Quite frankly, this was one of the coolest AI/mathematical/algorithm articles that I've read in some time. For a while, my impression of AI has been that it was too heavyweight and abstract for solving real-world decision problems. AI papers that I've read, AI problem sets that I've done, and AI lectures that I've attended typically dealt with toy problems rather than the more complicated ones that we encounter in real life. Moreover, I had not really built a real-world application that used a major AI technique (we're discounting search in this discussion).

What suprised me the most was that the analysis was elegant and that the author actually provided short Python code to implement a value iteration algorithm for solving MDPs.
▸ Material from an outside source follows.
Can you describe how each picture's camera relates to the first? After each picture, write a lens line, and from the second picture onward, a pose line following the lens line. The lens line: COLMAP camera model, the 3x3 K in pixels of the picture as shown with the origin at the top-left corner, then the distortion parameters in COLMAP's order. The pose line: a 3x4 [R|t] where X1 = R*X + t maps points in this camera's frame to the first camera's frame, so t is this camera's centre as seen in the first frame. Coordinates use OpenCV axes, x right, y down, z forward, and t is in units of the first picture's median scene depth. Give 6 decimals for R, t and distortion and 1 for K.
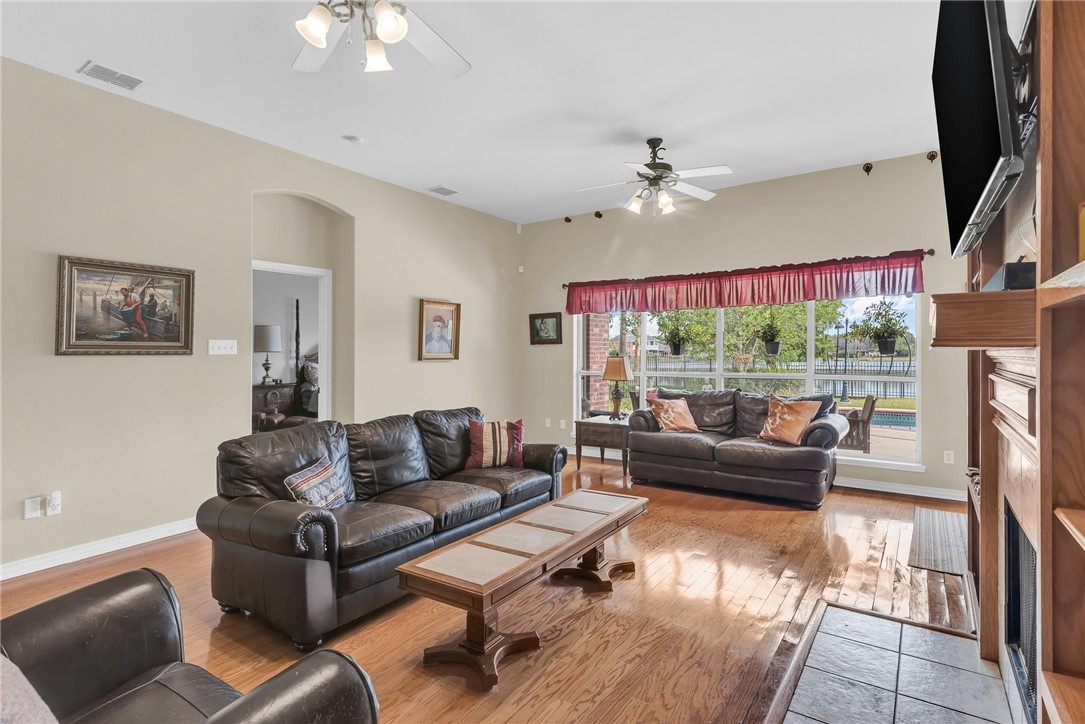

The code was lightweight, nothing substantial that would've even taken me, a novice in the world of Python, to write. More importantly, it was concrete where the lectures that I had on MDPs were abstract. In short, I was amazed and inspired that the author could take something that I thought to be abstract, i.e. MDPs, and apply it to a fun but still real question. If only 6.825 had used fun examples like this instead of robots trying to vacuum dust from rooms or avoiding monsters, I might actually have found the material more interesting.

It was clear that the article was written by someone with a nerdy sense of humor. Upon checking the URL, I realized that the article was written by none other than Peter Norvig - the author of Artificial Intelligence: A Modern Approach (AIMA) and the Director of Web Search Quality at Google. From skimming his website, I saw that he actually had other pieces of Python code doing practical, lightweight, and intelligible AI. From reading the article, I'm actually inspired to bust out my copy of AIMA, relearn some AI techniques that I had previously thought to be of mainly theoretical value, and see what other neat questions AI can answer.

Thanks Norvig.

Wednesday, January 26, 2005

Philosophy of Blogging

With so many people engaging in the trend of maintaining weblogs, it was only a matter of time before I considered seriously maintaining one myself. And here it is -- my own blog.
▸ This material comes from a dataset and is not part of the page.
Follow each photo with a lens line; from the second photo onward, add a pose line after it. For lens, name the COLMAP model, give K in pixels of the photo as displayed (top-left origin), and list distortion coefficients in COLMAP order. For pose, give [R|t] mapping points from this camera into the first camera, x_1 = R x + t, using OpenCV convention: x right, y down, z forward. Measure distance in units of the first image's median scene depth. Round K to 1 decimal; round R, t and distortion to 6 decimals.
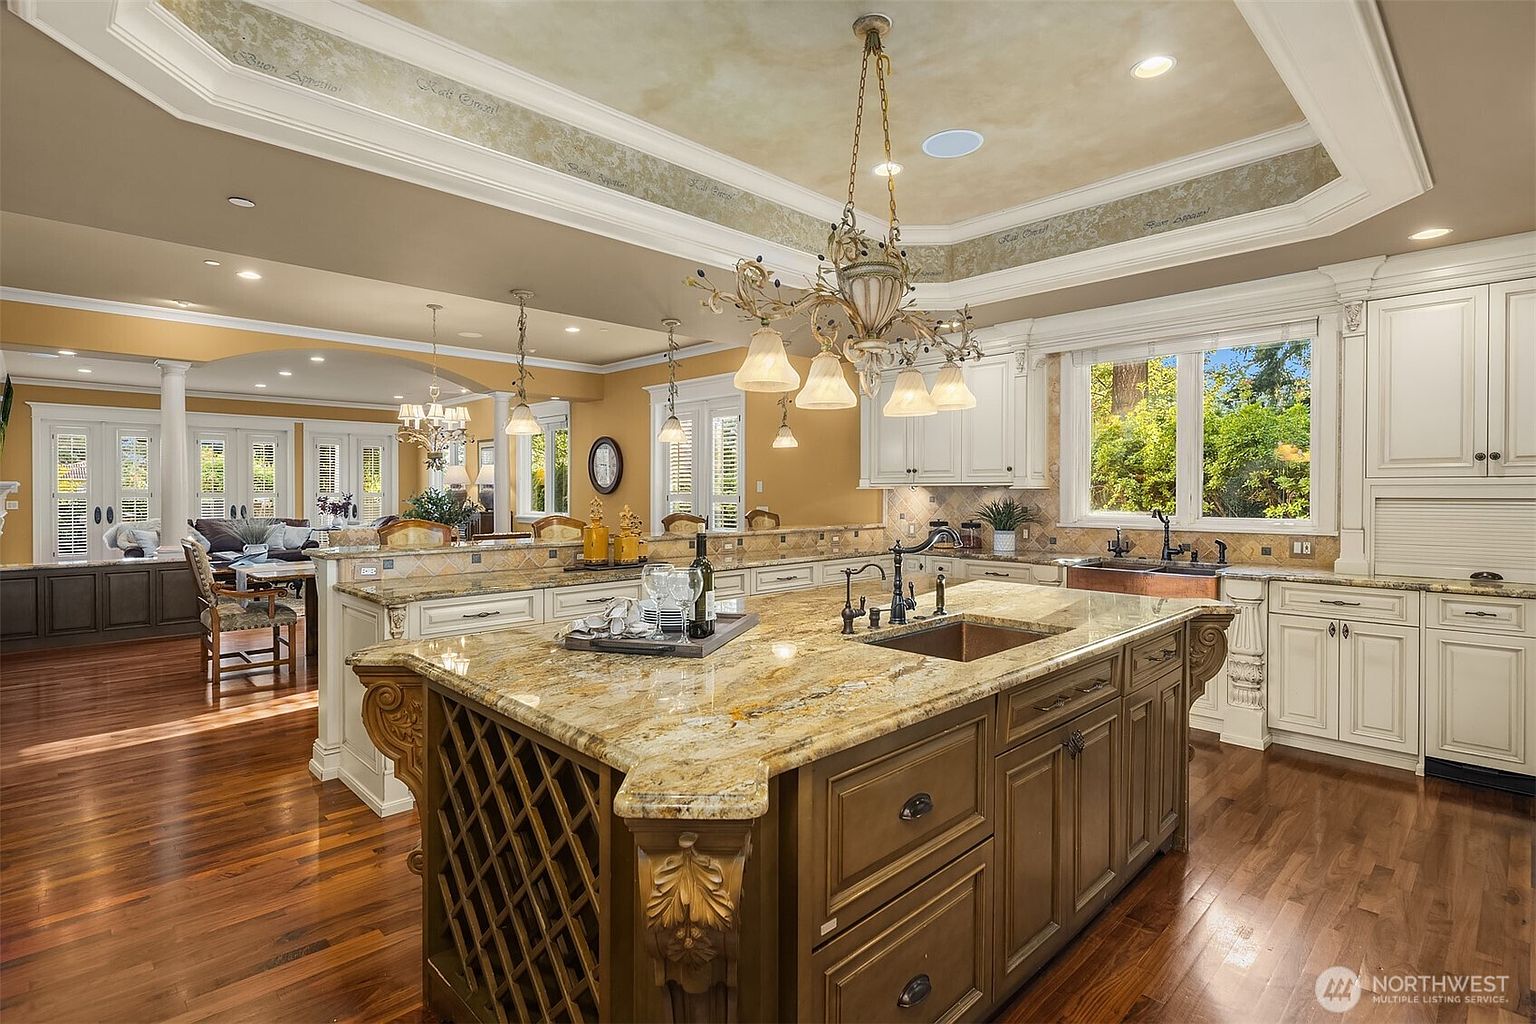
lens RADIAL K [[750.2, 0, 769.1], [0, 750.2, 509.0], [0, 0, 1]] dist [0.011805, -0.004664]
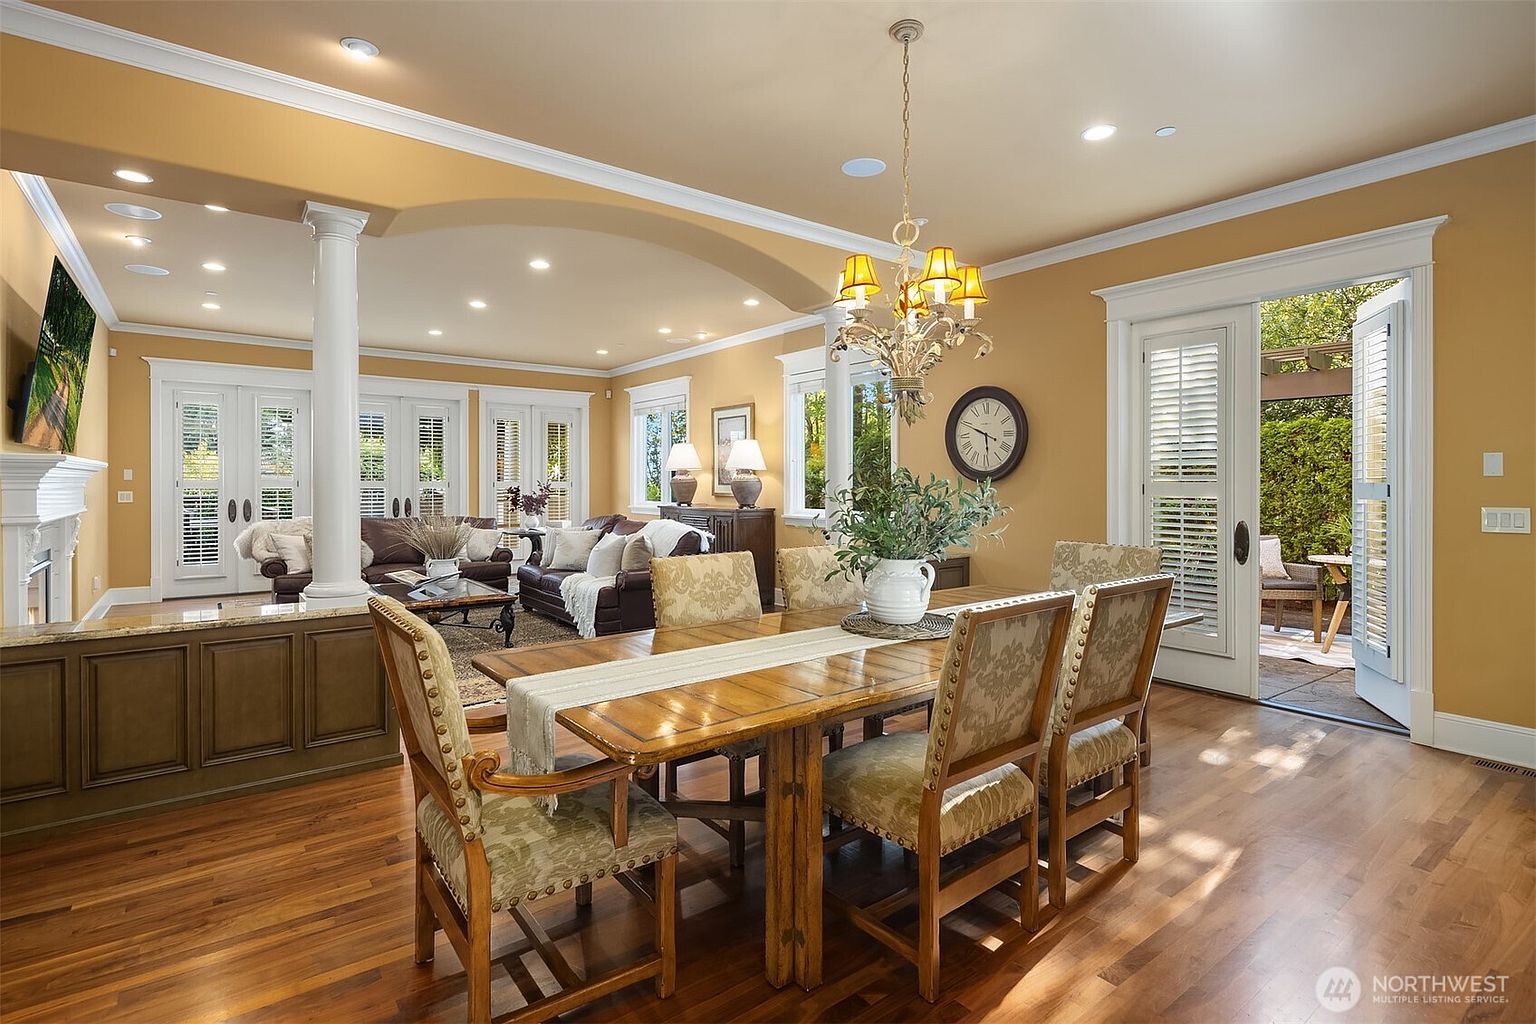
lens RADIAL K [[750.2, 0, 766.4], [0, 750.2, 508.4], [0, 0, 1]] dist [0.011805, -0.004664]
pose [[0.991536, 0.006172, -0.129689, -0.308297], [-0.005186, 0.999955, 0.007944, -0.003290], [0.129732, -0.007204, 0.991523, 0.378461]]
Granted, I've maintained a web journal before in my old website, Inside Ed-ition, but I've never really maintained a blog using real blogging software, so this blog on Google's Blogger tool is a new experience for me.

Chatting with Chen on the bus ride over to Nashoba Ski Valley, I realized that the world has two types of bloggers: those that treat their blogs as a journal or a recording of the daily events in their lives, and those that treat blogs as a podium for commenting out on issues/articles/events around them. The first type of blogger writes in terms of "I did this and that today" while the second type writes essays about their reactions to current events. And I think the most skillful writers and bloggers would be those that fit into the second type but are able to slip in hints about what they've been doing. I'll treat my blog as an avenue for expressing thoughts and sharing insights into what I see and experience. If I can create anything that's even remotely like Philip Greenspun's weblog, I'd be happy with this blog. He's a previous professor of mine that knows quite a bit about web software engineering.

While categorizing people in terms of the type of blogger they are, it's also curious how accurate of a reflection a blog can actually be of a person. I would imagine that most people would have reserverations about discussing private personal issues in a public sphere, so I can only assume that people only post about those aspects about themselves that they want to emphasize to other people while hiding those aspects that they would prefer to keep private. In this sense, it might seem that a blog is really just a superficial facade -- an online mask that people use to accentuate their more desirable characteristics. The fact that I'm still choosing to maintain a blog shows that my philosophy is that the ideas that a person chooses to write about in his blog tells a story about that person.